(Items drawn from a data source)
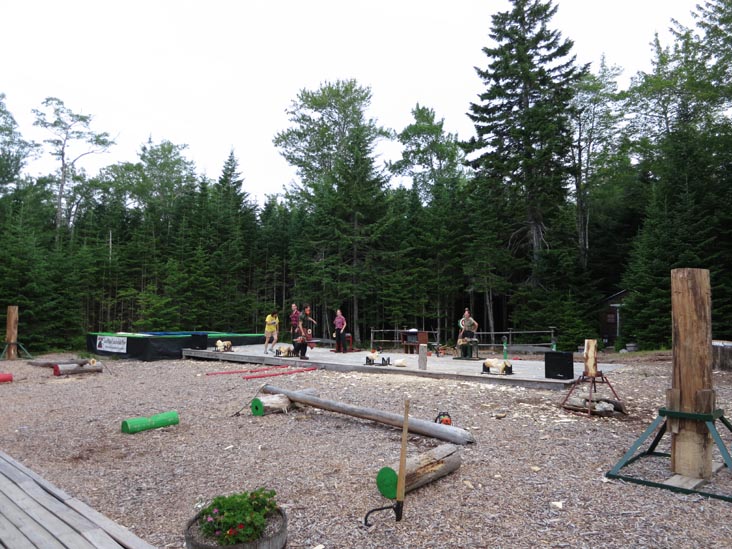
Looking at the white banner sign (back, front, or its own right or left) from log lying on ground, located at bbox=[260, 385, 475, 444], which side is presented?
front

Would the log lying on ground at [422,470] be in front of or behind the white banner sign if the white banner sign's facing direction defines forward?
in front

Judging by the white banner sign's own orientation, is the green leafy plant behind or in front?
in front

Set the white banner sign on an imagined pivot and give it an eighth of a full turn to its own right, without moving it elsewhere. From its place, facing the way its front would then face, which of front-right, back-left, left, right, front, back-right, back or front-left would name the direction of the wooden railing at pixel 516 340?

* TASK STATEMENT:
Retype every one of the lines above verbatim, leaving the pictures out of your answer.

* RESPONSE TO THIS TASK:
Looking at the white banner sign (back, front, or its own right or left) from log lying on ground, located at bbox=[260, 385, 475, 444], which side is presented?
front

Would the log lying on ground at [422,470] be in front of or behind the white banner sign if the white banner sign's facing direction defines forward?
in front

Judging by the white banner sign's own orientation, is the green leafy plant behind or in front?
in front

Set the white banner sign on an imagined pivot and give it an eighth of a full turn to its own right, without moving it elsewhere. From its place, facing the way its front would then face, which of front-right, back-left, left, right, front, back-right, back or front-left would name the direction of the wooden railing at pixel 516 340?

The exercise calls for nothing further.